§ **Brief**: Would you return every line of the rows below that contains the string "quantity", matching case exactly?

§ **Extracted entries**:
────────────────

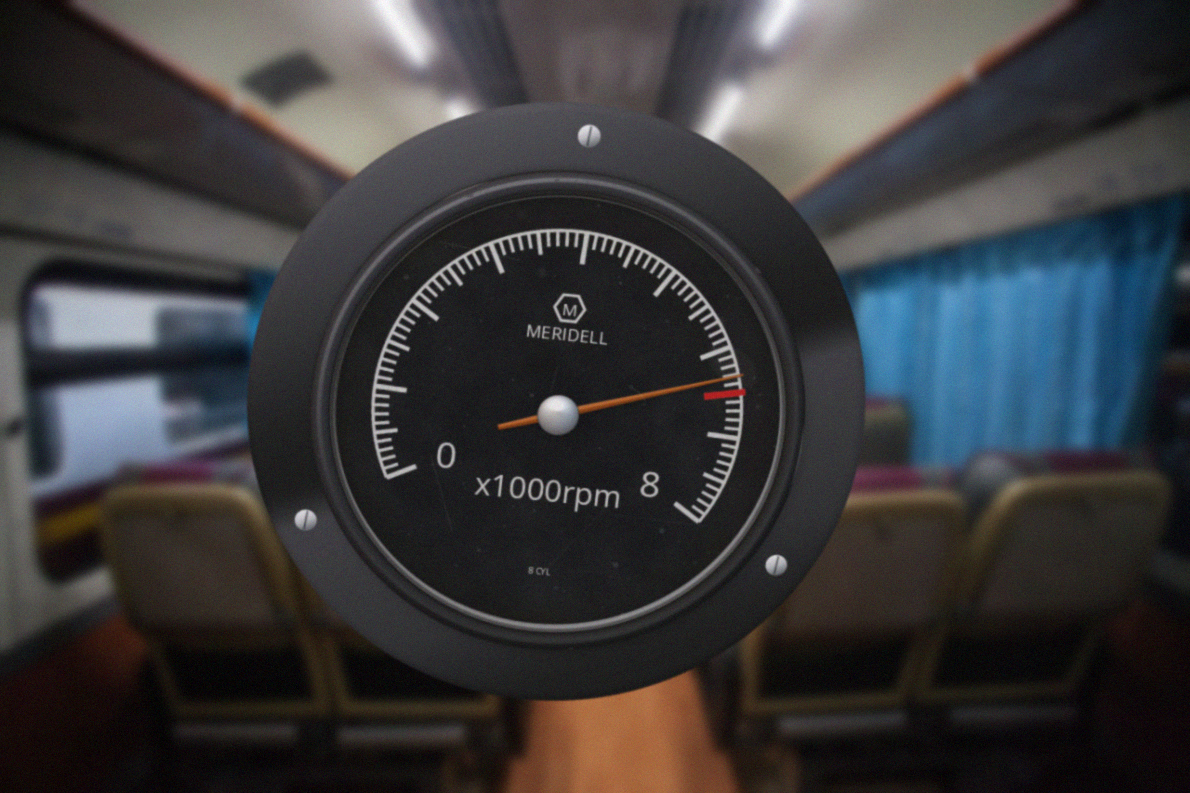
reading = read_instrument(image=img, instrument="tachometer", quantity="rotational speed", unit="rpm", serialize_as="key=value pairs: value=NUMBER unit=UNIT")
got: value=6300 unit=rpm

────────────────

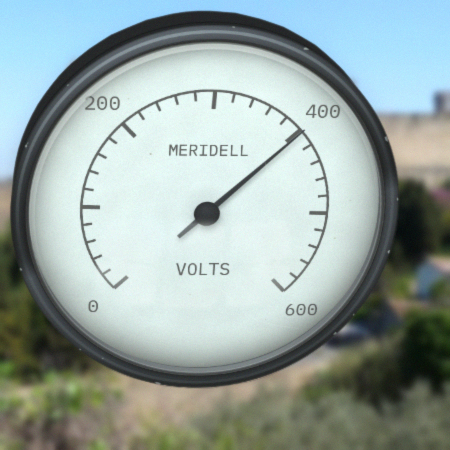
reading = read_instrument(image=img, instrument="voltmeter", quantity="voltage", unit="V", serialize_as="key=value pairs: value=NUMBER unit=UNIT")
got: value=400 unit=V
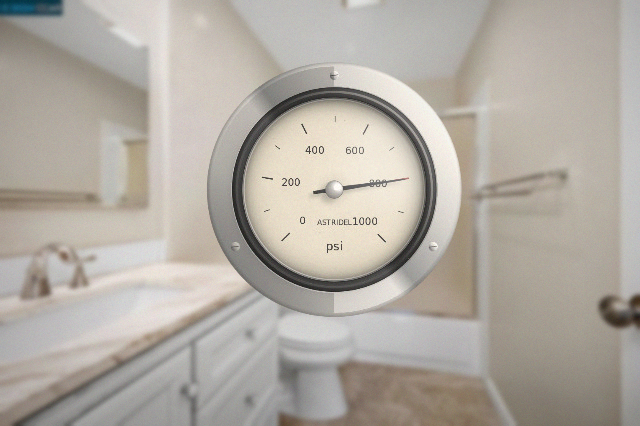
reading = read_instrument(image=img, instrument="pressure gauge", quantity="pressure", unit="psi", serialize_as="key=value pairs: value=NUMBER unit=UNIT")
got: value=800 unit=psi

────────────────

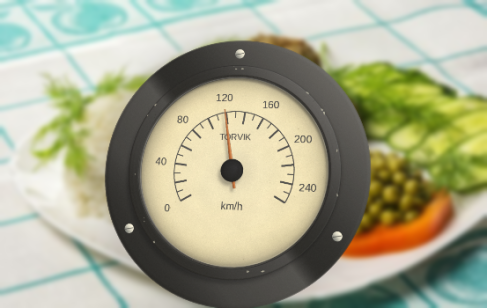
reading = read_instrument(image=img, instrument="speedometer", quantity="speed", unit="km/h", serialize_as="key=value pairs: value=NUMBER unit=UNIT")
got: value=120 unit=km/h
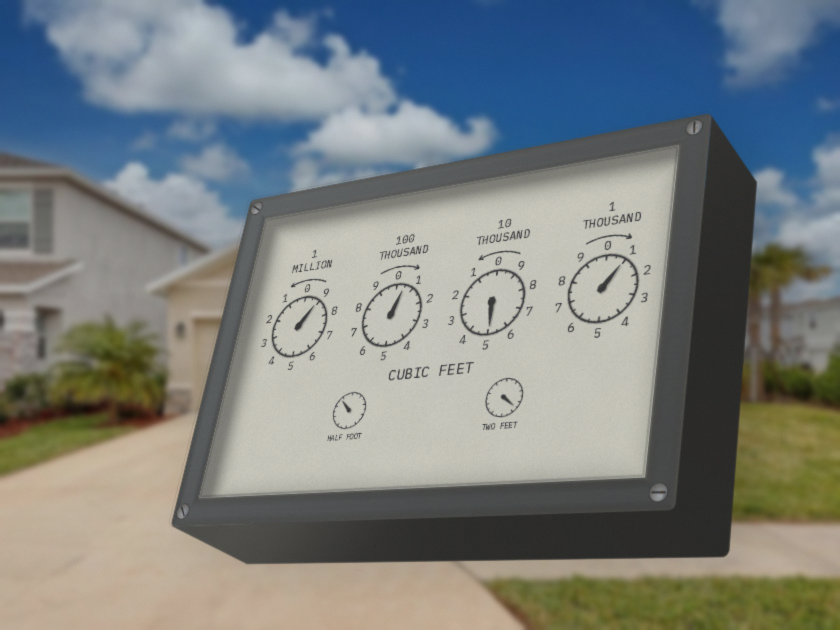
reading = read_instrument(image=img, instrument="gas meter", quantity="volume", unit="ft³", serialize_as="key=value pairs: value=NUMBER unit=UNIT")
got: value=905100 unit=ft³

────────────────

§ **The completed task**:
reading = read_instrument(image=img, instrument="tachometer", quantity="rotational speed", unit="rpm", serialize_as="key=value pairs: value=NUMBER unit=UNIT")
reading = read_instrument(image=img, instrument="voltmeter", quantity="voltage", unit="V", serialize_as="key=value pairs: value=NUMBER unit=UNIT")
reading = read_instrument(image=img, instrument="pressure gauge", quantity="pressure", unit="psi", serialize_as="key=value pairs: value=NUMBER unit=UNIT")
reading = read_instrument(image=img, instrument="speedometer", quantity="speed", unit="km/h", serialize_as="key=value pairs: value=NUMBER unit=UNIT")
reading = read_instrument(image=img, instrument="gas meter", quantity="volume", unit="ft³", serialize_as="key=value pairs: value=NUMBER unit=UNIT")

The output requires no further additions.